### Records from a data source
:::

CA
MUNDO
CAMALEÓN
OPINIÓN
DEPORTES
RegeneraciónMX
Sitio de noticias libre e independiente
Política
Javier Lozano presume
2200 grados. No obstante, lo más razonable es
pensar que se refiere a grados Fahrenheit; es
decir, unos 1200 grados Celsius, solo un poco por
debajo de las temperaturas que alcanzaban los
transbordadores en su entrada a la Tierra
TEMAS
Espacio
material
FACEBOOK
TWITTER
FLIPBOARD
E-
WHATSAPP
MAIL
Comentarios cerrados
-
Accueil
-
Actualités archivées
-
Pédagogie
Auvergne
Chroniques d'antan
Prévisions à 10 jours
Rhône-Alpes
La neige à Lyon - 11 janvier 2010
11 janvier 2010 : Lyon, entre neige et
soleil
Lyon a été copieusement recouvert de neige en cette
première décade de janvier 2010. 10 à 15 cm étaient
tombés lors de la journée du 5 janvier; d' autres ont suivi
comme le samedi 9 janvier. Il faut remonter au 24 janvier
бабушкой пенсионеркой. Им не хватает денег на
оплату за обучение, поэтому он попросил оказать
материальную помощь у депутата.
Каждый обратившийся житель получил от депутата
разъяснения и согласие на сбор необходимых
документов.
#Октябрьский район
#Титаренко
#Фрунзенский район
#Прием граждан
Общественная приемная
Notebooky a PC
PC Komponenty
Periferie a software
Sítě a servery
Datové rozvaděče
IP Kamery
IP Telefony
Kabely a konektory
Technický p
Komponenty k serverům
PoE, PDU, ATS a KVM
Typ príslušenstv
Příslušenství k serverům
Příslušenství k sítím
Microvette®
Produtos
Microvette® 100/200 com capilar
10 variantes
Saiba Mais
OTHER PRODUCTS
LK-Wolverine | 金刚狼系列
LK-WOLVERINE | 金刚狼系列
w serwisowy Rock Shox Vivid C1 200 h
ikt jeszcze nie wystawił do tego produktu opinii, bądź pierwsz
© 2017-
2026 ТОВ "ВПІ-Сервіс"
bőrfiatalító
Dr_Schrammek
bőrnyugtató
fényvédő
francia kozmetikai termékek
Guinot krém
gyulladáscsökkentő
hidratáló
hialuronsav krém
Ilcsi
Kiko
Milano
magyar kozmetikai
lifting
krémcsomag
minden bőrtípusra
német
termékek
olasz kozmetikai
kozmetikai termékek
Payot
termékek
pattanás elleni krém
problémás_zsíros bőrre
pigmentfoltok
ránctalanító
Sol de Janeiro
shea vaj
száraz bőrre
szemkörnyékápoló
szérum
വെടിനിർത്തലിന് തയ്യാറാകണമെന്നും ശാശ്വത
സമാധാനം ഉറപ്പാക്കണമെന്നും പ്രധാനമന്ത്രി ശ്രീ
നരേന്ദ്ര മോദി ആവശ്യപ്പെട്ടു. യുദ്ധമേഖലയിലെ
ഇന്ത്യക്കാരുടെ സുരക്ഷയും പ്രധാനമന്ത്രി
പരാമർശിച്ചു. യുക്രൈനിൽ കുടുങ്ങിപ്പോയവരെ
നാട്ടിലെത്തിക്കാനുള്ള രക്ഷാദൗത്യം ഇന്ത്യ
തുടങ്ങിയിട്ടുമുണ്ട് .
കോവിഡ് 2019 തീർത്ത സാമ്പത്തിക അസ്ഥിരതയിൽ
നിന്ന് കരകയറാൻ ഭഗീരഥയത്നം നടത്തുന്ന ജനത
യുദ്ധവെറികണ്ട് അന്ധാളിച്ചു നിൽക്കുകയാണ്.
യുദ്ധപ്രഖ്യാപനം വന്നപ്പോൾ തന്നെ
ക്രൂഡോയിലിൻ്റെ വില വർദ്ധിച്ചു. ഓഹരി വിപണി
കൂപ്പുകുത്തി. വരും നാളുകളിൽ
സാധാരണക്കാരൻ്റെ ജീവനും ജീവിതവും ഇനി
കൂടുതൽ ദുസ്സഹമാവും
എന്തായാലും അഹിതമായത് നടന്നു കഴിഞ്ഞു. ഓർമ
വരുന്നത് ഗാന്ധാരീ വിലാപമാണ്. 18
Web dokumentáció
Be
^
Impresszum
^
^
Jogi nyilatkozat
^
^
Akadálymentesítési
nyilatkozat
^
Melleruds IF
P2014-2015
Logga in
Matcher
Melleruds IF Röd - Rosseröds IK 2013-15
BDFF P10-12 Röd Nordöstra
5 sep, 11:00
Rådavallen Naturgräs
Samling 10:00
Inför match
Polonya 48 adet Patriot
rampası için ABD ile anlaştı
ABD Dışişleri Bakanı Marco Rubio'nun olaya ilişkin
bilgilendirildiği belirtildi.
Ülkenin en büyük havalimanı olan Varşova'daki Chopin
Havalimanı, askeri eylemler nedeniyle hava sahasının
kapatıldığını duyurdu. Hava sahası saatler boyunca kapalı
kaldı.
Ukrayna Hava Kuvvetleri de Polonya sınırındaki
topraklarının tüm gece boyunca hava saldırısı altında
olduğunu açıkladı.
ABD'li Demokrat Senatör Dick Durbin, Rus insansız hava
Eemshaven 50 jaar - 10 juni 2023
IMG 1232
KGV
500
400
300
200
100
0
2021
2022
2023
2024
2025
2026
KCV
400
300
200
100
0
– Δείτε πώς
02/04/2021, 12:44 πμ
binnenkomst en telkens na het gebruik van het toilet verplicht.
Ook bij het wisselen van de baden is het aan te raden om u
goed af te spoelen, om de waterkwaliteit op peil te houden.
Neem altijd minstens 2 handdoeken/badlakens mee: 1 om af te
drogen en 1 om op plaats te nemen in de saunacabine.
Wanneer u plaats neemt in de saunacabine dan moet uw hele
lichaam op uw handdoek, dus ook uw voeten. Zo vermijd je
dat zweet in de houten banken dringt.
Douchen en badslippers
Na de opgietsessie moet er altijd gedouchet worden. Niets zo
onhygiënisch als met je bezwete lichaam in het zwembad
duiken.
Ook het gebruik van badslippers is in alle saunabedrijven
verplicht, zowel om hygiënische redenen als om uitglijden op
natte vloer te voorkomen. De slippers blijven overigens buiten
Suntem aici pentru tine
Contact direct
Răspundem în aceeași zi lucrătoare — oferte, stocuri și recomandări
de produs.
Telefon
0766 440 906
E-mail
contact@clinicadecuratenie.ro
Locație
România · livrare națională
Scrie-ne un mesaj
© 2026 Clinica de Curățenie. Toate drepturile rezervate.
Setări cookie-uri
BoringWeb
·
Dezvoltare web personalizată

:::

### Task
Please transcribe all of the data above exactly.

### Response to this task
CA
MUNDO
CAMALEÓN
OPINIÓN
DEPORTES
RegeneraciónMX
Sitio de noticias libre e independiente
Política
Javier Lozano presume
2200 grados. No obstante, lo más razonable es
pensar que se refiere a grados Fahrenheit; es
decir, unos 1200 grados Celsius, solo un poco por
debajo de las temperaturas que alcanzaban los
transbordadores en su entrada a la Tierra
TEMAS
Espacio
material
FACEBOOK
TWITTER
FLIPBOARD
E-
WHATSAPP
MAIL
Comentarios cerrados
-
Accueil
-
Actualités archivées
-
Pédagogie
Auvergne
Chroniques d'antan
Prévisions à 10 jours
Rhône-Alpes
La neige à Lyon - 11 janvier 2010
11 janvier 2010 : Lyon, entre neige et
soleil
Lyon a été copieusement recouvert de neige en cette
première décade de janvier 2010. 10 à 15 cm étaient
tombés lors de la journée du 5 janvier; d' autres ont suivi
comme le samedi 9 janvier. Il faut remonter au 24 janvier
бабушкой пенсионеркой. Им не хватает денег на
оплату за обучение, поэтому он попросил оказать
материальную помощь у депутата.
Каждый обратившийся житель получил от депутата
разъяснения и согласие на сбор необходимых
документов.
#Октябрьский район
#Титаренко
#Фрунзенский район
#Прием граждан
Общественная приемная
Notebooky a PC
PC Komponenty
Periferie a software
Sítě a servery
Datové rozvaděče
IP Kamery
IP Telefony
Kabely a konektory
Technický p
Komponenty k serverům
PoE, PDU, ATS a KVM
Typ príslušenstv
Příslušenství k serverům
Příslušenství k sítím
Microvette®
Produtos
Microvette® 100/200 com capilar
10 variantes
Saiba Mais
OTHER PRODUCTS
LK-Wolverine | 金刚狼系列
LK-WOLVERINE | 金刚狼系列
w serwisowy Rock Shox Vivid C1 200 h
ikt jeszcze nie wystawił do tego produktu opinii, bądź pierwsz
© 2017-
2026 ТОВ "ВПІ-Сервіс"
bőrfiatalító
Dr_Schrammek
bőrnyugtató
fényvédő
francia kozmetikai termékek
Guinot krém
gyulladáscsökkentő
hidratáló
hialuronsav krém
Ilcsi
Kiko
Milano
magyar kozmetikai
lifting
krémcsomag
minden bőrtípusra
német
termékek
olasz kozmetikai
kozmetikai termékek
Payot
termékek
pattanás elleni krém
problémás_zsíros bőrre
pigmentfoltok
ránctalanító
Sol de Janeiro
shea vaj
száraz bőrre
szemkörnyékápoló
szérum
വെടിനിർത്തലിന് തയ്യാറാകണമെന്നും ശാശ്വത
സമാധാനം ഉറപ്പാക്കണമെന്നും പ്രധാനമന്ത്രി ശ്രീ
നരേന്ദ്ര മോദി ആവശ്യപ്പെട്ടു. യുദ്ധമേഖലയിലെ
ഇന്ത്യക്കാരുടെ സുരക്ഷയും പ്രധാനമന്ത്രി
പരാമർശിച്ചു. യുക്രൈനിൽ കുടുങ്ങിപ്പോയവരെ
നാട്ടിലെത്തിക്കാനുള്ള രക്ഷാദൗത്യം ഇന്ത്യ
തുടങ്ങിയിട്ടുമുണ്ട് .
കോവിഡ് 2019 തീർത്ത സാമ്പത്തിക അസ്ഥിരതയിൽ
നിന്ന് കരകയറാൻ ഭഗീരഥയത്നം നടത്തുന്ന ജനത
യുദ്ധവെറികണ്ട് അന്ധാളിച്ചു നിൽക്കുകയാണ്.
യുദ്ധപ്രഖ്യാപനം വന്നപ്പോൾ തന്നെ
ക്രൂഡോയിലിൻ്റെ വില വർദ്ധിച്ചു. ഓഹരി വിപണി
കൂപ്പുകുത്തി. വരും നാളുകളിൽ
സാധാരണക്കാരൻ്റെ ജീവനും ജീവിതവും ഇനി
കൂടുതൽ ദുസ്സഹമാവും
എന്തായാലും അഹിതമായത് നടന്നു കഴിഞ്ഞു. ഓർമ
വരുന്നത് ഗാന്ധാരീ വിലാപമാണ്. 18
Web dokumentáció
Be
^
Impresszum
^
^
Jogi nyilatkozat
^
^
Akadálymentesítési
nyilatkozat
^
Melleruds IF
P2014-2015
Logga in
Matcher
Melleruds IF Röd - Rosseröds IK 2013-15
BDFF P10-12 Röd Nordöstra
5 sep, 11:00
Rådavallen Naturgräs
Samling 10:00
Inför match
Polonya 48 adet Patriot
rampası için ABD ile anlaştı
ABD Dışişleri Bakanı Marco Rubio'nun olaya ilişkin
bilgilendirildiği belirtildi.
Ülkenin en büyük havalimanı olan Varşova'daki Chopin
Havalimanı, askeri eylemler nedeniyle hava sahasının
kapatıldığını duyurdu. Hava sahası saatler boyunca kapalı
kaldı.
Ukrayna Hava Kuvvetleri de Polonya sınırındaki
topraklarının tüm gece boyunca hava saldırısı altında
olduğunu açıkladı.
ABD'li Demokrat Senatör Dick Durbin, Rus insansız hava
Eemshaven 50 jaar - 10 juni 2023
IMG 1232
KGV
500
400
300
200
100
0
2021
2022
2023
2024
2025
2026
KCV
400
300
200
100
0
– Δείτε πώς
02/04/2021, 12:44 πμ
binnenkomst en telkens na het gebruik van het toilet verplicht.
Ook bij het wisselen van de baden is het aan te raden om u
goed af te spoelen, om de waterkwaliteit op peil te houden.
Neem altijd minstens 2 handdoeken/badlakens mee: 1 om af te
drogen en 1 om op plaats te nemen in de saunacabine.
Wanneer u plaats neemt in de saunacabine dan moet uw hele
lichaam op uw handdoek, dus ook uw voeten. Zo vermijd je
dat zweet in de houten banken dringt.
Douchen en badslippers
Na de opgietsessie moet er altijd gedouchet worden. Niets zo
onhygiënisch als met je bezwete lichaam in het zwembad
duiken.
Ook het gebruik van badslippers is in alle saunabedrijven
verplicht, zowel om hygiënische redenen als om uitglijden op
natte vloer te voorkomen. De slippers blijven overigens buiten
Suntem aici pentru tine
Contact direct
Răspundem în aceeași zi lucrătoare — oferte, stocuri și recomandări
de produs.
Telefon
0766 440 906
E-mail
contact@clinicadecuratenie.ro
Locație
România · livrare națională
Scrie-ne un mesaj
© 2026 Clinica de Curățenie. Toate drepturile rezervate.
Setări cookie-uri
BoringWeb
·
Dezvoltare web personalizată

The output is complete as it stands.